EXERCISE BRIEF.
According to the post about the xISBN Web service, what does the service return when you submit an ISBN?

━━━ DOCUMENT PASSAGE

Information shamelessly stolen from Last Week in FRBR #33.

xISBN (Web service)

Monday, August 2nd, 2010

xISBN (Web service) should be of interest to topic mappers.

From the website:

The xISBN Web service supplies ISBNs and other information associated with an individual intellectual work that is represented in WorldCat. Submit an ISBN to this service, and it returns a list of related ISBNs and selected metadata.


ISBNs are related to each other in WorldCat using an algorithm developed by OCLC Research. The algorithm restructures WorldCat bibliographic records to conform to the FRBR conceptual model for information objects. For instance, rather than requiring an end user to traverse multiple records that represent many different manifestations of a book—including printings, hardback or paperback editions or even filmed versions—”FRBRized” WorldCat information allows that user to review a core record that lists all manifestations.

The xISBN Web service queries database tables in WorldCat created by the FRBR algorithm.

I got there from e-Book Finder, a nifty site build on top of xISBN, that tries to find electronic versions of books. Not necessarily free electronic versions, just electronic versions.

━━━━━━
━━━ SUPPLIED MATERIAL

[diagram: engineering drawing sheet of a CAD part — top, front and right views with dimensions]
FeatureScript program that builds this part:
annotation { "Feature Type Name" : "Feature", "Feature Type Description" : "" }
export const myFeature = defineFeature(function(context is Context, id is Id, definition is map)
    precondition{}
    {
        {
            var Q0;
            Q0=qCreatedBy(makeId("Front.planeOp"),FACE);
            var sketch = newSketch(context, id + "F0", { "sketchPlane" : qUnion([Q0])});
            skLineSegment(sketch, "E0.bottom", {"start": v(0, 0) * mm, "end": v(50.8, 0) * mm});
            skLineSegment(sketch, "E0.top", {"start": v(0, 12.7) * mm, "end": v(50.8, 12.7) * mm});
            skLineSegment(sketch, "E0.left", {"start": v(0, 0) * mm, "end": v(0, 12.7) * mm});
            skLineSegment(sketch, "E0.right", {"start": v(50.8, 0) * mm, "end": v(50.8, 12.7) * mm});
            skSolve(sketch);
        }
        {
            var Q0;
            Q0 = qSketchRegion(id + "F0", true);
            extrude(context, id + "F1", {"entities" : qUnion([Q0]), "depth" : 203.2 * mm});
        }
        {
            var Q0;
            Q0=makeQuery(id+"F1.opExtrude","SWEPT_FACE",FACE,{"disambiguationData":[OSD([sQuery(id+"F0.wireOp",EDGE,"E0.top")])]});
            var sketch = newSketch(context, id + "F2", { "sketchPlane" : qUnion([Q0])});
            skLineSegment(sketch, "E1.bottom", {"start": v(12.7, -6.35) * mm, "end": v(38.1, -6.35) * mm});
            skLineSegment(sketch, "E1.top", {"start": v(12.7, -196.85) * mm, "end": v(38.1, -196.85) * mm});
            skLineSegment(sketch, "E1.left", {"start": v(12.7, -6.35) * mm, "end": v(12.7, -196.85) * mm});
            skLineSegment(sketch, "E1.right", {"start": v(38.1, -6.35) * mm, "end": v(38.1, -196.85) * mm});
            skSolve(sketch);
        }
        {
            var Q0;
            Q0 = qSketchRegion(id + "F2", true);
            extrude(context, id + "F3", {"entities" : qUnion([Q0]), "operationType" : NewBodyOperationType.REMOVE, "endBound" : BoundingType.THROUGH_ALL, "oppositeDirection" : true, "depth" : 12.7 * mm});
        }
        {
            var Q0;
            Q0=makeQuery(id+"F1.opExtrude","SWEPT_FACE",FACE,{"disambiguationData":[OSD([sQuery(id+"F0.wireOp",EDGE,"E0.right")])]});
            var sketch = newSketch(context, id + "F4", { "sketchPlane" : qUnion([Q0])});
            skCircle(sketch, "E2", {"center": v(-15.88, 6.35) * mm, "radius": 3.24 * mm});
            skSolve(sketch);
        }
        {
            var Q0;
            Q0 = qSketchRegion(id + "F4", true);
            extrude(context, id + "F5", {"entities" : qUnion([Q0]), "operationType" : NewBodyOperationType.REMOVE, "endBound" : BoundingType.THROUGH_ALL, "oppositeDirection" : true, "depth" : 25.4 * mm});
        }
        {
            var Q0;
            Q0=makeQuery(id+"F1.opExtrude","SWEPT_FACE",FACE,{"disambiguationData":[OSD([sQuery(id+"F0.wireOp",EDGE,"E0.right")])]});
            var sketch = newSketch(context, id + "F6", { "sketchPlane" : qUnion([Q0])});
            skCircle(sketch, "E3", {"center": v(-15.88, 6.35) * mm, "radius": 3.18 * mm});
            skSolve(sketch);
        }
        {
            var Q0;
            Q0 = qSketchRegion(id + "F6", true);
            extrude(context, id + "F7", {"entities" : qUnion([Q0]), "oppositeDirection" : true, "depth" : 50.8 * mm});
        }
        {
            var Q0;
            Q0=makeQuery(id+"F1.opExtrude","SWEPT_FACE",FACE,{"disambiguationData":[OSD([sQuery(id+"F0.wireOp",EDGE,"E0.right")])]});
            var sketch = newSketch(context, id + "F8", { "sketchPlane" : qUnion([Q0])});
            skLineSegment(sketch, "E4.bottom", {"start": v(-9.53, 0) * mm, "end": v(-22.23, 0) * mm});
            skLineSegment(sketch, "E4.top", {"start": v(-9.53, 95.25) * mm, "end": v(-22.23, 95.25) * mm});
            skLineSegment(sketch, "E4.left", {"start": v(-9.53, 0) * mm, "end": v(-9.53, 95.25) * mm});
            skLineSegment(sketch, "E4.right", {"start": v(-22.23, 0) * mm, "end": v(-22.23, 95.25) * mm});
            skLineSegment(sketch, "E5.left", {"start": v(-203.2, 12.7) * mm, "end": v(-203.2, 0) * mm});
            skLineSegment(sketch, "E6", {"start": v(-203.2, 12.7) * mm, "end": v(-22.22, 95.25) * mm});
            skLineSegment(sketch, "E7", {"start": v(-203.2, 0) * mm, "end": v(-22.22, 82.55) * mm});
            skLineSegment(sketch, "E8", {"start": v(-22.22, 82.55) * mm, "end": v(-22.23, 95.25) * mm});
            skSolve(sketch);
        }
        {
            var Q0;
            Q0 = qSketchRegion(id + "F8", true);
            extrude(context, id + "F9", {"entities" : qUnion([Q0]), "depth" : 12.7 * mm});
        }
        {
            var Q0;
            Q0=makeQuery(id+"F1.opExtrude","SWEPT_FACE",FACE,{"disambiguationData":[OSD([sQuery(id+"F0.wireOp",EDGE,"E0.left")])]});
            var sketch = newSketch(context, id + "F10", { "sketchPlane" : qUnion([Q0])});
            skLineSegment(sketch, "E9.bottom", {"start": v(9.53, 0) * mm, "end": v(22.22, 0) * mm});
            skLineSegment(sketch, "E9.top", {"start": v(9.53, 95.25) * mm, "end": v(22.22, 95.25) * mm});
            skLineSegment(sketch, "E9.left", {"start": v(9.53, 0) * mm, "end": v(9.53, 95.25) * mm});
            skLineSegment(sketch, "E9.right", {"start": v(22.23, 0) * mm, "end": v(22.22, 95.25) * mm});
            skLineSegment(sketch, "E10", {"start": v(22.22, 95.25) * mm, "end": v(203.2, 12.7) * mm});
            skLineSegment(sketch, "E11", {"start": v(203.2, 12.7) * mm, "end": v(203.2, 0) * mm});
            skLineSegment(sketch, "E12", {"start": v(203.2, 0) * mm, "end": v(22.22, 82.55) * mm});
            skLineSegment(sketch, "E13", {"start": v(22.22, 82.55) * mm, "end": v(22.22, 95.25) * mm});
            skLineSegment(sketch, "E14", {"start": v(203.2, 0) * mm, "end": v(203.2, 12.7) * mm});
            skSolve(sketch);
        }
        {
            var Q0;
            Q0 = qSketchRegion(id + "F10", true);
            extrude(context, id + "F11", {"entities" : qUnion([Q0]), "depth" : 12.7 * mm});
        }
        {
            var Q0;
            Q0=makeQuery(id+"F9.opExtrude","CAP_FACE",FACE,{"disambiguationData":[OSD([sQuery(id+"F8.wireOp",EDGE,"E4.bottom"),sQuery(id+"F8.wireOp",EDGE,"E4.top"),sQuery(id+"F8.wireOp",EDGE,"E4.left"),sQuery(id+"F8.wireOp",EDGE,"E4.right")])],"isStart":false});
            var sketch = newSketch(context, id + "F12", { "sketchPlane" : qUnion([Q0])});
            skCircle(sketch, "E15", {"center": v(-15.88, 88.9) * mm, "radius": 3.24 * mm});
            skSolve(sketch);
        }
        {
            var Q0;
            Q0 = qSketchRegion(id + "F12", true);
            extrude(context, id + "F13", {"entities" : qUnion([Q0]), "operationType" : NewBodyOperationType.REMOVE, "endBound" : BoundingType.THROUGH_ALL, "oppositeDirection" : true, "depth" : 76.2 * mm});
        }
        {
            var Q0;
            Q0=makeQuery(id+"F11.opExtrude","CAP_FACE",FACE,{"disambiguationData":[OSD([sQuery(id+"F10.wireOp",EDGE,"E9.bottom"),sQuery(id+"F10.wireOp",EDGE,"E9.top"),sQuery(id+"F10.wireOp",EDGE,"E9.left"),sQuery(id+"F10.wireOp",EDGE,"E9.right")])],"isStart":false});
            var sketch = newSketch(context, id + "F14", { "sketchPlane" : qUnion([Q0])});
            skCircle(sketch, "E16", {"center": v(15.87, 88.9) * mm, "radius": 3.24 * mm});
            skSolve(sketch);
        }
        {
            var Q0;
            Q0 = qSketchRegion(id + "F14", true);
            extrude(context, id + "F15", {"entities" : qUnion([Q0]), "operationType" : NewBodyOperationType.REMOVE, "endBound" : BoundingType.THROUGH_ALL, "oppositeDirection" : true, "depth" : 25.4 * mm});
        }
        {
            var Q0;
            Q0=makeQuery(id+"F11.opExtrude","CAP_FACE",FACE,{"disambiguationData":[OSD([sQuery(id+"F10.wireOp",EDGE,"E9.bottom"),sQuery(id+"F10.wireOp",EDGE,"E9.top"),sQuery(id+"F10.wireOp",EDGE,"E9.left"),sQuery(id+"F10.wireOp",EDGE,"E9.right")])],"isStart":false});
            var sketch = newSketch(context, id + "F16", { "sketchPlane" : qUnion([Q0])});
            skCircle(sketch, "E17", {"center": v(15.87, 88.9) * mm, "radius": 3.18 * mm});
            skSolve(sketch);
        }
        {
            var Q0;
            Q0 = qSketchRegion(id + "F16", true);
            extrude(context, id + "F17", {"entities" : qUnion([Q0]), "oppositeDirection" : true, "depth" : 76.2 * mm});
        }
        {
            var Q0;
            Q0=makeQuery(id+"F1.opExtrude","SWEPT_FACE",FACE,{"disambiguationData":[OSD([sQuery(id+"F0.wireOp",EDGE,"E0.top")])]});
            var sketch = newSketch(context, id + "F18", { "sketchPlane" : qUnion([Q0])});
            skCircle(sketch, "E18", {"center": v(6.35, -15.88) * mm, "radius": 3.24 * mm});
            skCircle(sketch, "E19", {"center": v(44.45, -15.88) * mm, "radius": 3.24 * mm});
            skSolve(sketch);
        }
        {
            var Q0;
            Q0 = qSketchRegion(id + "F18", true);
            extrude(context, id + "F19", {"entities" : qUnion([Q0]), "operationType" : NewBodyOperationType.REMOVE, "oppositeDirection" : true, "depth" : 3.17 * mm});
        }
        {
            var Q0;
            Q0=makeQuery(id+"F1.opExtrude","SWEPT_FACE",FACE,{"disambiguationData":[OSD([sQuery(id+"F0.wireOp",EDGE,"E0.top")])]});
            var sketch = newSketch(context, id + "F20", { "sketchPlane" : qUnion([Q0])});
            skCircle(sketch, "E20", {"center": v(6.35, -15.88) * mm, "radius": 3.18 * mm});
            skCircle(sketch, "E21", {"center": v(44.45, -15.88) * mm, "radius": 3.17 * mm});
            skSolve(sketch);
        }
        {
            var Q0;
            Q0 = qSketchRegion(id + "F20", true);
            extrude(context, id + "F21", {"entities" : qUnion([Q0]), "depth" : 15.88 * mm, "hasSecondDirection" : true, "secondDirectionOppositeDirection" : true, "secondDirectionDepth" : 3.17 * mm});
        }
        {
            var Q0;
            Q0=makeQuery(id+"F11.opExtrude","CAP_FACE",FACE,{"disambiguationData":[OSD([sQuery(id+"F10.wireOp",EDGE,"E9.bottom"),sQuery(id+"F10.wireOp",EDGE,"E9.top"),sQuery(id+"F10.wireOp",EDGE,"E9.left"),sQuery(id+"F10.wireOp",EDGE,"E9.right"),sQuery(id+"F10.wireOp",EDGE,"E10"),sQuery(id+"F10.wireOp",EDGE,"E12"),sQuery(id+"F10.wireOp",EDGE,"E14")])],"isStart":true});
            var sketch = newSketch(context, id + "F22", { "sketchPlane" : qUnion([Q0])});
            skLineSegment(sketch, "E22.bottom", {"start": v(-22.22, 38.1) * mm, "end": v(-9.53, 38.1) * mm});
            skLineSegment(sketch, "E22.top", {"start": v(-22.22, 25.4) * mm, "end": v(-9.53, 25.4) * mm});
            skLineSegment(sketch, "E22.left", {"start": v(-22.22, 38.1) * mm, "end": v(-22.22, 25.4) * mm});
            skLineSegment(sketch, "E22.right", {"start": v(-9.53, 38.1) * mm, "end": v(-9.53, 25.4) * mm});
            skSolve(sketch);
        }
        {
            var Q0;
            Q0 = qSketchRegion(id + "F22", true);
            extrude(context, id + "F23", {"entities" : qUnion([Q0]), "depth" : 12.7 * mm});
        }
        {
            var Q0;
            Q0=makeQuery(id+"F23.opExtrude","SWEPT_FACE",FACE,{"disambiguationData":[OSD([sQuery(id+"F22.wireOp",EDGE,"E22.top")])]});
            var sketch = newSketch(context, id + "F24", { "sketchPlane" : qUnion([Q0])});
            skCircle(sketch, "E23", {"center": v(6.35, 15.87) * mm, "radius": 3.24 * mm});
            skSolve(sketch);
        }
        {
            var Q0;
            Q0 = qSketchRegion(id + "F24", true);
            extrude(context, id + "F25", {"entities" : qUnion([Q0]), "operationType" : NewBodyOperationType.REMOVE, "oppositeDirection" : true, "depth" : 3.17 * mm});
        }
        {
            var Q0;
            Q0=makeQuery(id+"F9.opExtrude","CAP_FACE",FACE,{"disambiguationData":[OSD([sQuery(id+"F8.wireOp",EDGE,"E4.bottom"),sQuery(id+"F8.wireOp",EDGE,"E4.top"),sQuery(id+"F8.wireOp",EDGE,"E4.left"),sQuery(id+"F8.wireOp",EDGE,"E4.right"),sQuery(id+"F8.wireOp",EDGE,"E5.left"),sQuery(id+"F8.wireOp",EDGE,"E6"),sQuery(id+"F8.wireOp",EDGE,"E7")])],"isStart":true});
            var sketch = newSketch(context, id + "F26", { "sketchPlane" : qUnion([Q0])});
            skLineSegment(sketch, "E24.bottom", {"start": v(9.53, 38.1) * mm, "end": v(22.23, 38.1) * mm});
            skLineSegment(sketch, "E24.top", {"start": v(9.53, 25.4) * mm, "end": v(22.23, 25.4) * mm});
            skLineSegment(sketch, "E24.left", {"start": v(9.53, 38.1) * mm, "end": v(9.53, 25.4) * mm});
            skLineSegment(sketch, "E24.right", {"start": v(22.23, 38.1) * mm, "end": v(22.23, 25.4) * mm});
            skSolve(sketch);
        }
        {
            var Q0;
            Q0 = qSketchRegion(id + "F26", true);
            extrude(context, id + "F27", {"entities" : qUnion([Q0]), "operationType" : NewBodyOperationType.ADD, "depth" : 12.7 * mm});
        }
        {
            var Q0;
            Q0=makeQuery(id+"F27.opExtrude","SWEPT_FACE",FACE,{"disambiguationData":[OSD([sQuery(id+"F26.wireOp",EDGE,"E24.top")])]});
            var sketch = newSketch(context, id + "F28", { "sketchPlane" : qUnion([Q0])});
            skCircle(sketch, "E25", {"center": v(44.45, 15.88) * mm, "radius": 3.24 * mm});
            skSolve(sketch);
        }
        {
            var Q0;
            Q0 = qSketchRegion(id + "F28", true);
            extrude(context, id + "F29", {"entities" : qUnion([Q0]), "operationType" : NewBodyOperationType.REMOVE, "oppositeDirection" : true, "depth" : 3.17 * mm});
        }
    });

━━━━━━

RESPONSE TO THIS EXERCISE.
A list of related ISBNs and selected metadata.